I have done some tests … It seems like PersistenKeepalive sort-of works when specified in the "wrong" (i.e. the public) VM's config file, but only after you manually make the first connection from the "correct" (i.e. private behind NAT) VM. A simple ping -c 1 ... works. After that, the public one keeps it going by pinging back every 25 seconds. But when it breaks down for whatever reason, I need to ping again manually from the private VM to get it working again.

So it would be nice if we could turn this around in the config generator.

Answer 4 · 2023-02-27T11:20:29.000Z

Looking into the code, it seems that the problem here is that PersistentKeepAlive is listed as a "peer attribute", which in the genconfig method is treated as something that should be set in the [Peer] section of OTHER nodes. But this specific attribute should be set on that specific peer, since it should call out to other peers to let them know where it is, since it does not have a public endpoint.

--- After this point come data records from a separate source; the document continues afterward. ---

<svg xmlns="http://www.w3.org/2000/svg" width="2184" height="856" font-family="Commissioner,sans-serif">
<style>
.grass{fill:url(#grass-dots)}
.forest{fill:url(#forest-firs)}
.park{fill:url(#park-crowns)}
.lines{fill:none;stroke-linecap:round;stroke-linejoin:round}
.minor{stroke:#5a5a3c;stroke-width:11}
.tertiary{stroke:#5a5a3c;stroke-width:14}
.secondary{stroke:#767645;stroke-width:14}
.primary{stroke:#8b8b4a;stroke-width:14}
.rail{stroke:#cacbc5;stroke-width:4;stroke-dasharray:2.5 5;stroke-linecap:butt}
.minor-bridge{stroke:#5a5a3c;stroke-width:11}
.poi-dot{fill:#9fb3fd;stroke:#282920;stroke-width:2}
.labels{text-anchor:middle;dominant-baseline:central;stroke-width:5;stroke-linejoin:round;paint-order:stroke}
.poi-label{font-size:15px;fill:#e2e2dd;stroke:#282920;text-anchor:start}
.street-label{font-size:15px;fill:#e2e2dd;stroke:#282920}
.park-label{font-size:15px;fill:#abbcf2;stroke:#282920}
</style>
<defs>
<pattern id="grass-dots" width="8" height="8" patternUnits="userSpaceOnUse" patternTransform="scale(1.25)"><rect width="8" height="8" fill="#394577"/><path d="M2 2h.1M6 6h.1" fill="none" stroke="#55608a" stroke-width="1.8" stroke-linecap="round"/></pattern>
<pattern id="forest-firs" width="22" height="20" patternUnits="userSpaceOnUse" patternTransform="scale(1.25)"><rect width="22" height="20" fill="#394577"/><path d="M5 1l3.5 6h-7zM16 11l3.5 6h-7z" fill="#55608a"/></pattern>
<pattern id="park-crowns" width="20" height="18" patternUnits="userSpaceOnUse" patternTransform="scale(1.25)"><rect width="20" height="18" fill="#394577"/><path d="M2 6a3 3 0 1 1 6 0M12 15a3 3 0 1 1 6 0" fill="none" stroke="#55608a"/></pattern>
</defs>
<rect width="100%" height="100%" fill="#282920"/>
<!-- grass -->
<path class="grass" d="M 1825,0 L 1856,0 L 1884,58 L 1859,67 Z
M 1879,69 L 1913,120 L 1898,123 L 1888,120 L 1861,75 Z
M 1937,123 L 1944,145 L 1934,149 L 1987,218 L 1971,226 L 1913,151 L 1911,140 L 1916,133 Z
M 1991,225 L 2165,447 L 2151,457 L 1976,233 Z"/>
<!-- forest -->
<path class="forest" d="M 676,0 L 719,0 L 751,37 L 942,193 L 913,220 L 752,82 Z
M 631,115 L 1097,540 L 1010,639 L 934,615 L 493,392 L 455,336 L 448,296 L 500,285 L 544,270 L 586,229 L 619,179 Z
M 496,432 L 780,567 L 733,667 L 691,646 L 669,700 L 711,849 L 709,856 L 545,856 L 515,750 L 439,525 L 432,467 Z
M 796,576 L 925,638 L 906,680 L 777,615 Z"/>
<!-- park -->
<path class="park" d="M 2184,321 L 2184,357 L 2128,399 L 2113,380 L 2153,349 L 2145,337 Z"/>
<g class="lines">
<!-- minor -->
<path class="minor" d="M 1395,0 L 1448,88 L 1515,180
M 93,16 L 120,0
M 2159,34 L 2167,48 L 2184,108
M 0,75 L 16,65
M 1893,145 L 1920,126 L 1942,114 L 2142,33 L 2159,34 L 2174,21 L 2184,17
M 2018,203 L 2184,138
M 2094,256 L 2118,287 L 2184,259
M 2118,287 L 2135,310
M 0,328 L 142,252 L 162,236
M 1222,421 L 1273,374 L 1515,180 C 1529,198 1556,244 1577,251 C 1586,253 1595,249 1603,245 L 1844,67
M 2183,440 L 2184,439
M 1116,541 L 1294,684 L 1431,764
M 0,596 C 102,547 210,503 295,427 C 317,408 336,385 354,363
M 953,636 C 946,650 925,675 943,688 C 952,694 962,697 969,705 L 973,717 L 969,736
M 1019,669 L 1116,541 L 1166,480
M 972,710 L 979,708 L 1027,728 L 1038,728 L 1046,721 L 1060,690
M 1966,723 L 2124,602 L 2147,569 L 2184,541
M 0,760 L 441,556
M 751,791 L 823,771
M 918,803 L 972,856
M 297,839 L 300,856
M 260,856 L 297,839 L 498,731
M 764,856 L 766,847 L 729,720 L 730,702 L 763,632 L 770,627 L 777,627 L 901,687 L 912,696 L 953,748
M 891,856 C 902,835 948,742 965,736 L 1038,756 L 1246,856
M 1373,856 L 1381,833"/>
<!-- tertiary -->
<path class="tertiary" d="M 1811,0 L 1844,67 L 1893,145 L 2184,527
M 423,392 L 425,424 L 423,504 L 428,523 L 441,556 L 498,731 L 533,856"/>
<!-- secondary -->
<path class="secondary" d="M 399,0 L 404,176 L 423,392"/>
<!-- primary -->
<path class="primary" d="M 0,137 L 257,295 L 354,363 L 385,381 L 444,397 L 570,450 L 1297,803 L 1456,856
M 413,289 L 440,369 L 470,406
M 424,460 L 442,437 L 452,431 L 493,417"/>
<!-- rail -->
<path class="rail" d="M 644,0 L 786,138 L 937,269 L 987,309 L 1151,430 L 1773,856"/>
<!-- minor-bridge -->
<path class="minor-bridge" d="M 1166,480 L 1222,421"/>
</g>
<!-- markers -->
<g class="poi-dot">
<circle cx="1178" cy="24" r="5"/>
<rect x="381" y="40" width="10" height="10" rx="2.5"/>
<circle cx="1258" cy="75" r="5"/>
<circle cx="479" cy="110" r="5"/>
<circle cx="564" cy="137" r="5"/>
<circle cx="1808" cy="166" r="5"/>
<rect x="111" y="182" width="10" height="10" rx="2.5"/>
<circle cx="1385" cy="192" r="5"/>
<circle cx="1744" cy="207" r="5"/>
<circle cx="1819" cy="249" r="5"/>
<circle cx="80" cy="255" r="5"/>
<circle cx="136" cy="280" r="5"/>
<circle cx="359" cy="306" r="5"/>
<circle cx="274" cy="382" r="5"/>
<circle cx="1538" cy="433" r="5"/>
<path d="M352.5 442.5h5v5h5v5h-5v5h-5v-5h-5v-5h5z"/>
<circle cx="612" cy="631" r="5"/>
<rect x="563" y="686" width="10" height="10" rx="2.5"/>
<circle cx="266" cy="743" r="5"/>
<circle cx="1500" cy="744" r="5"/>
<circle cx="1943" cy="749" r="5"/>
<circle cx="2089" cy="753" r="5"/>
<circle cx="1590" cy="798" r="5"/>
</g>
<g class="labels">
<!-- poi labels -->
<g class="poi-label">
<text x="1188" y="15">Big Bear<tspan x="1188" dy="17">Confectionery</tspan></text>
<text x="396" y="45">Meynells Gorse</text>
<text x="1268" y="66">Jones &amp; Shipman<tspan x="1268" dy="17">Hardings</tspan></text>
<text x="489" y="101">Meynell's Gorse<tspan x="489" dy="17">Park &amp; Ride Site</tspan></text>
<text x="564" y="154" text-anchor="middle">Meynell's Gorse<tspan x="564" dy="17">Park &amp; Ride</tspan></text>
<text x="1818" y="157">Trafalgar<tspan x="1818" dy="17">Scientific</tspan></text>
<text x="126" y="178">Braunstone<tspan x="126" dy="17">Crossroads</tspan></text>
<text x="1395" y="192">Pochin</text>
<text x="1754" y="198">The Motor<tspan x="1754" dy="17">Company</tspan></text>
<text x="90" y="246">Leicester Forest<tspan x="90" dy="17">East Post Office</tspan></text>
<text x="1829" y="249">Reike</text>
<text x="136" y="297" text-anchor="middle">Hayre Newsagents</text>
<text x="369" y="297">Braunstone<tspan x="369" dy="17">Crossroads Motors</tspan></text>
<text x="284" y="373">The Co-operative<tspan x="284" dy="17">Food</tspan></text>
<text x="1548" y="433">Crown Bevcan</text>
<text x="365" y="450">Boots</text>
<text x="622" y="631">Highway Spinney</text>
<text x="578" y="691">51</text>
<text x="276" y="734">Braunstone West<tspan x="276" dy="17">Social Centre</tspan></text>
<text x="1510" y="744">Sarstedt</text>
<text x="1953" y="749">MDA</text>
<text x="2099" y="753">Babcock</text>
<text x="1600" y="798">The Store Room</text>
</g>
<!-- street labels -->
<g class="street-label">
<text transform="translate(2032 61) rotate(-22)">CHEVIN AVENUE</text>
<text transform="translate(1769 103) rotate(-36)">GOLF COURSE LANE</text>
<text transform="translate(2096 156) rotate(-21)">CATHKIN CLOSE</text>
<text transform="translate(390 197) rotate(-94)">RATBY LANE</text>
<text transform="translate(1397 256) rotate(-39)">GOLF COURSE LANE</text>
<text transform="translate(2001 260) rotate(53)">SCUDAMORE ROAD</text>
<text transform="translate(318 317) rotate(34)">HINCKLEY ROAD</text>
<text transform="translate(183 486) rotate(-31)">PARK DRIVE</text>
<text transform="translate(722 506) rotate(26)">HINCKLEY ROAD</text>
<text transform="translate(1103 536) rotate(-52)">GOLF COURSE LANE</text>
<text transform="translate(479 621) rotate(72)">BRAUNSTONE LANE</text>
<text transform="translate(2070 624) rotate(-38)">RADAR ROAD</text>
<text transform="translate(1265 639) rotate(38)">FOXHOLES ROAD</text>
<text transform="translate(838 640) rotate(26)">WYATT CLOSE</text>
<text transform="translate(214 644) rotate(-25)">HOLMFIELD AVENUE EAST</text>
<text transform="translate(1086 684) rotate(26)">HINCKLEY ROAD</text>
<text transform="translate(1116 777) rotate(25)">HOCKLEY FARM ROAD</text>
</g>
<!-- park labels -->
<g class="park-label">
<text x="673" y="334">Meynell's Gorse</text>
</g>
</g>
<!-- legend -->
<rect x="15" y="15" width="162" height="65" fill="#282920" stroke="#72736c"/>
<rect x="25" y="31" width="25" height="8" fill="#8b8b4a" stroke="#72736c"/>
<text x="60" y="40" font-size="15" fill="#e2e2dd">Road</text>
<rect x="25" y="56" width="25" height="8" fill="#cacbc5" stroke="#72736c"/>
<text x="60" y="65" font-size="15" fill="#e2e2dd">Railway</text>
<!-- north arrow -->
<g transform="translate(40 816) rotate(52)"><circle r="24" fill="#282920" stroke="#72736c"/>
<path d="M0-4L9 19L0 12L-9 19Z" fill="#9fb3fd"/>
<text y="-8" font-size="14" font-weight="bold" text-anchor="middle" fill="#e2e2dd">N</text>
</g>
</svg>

So I think we need to distinguish between two types of [Peer] attributes:

Those that must be set on the [Peer] section for this peer, in the config of all other nodes.
Those that must be set on all [Peer] sections in the config of this peer.

PersistentKeepAlive is implemented as the former, but it should be the latter.

Answer 5 · 2023-08-01T08:56:09.000Z

@k4yt3x my PR #33 fixes this bug. Please consider merging.

Answer 6 · 2023-08-03T04:41:15.000Z

Hey @rudolfbyker thanks for the PR. Just give me a bit of time to verify that everything works fine and the change makes sense.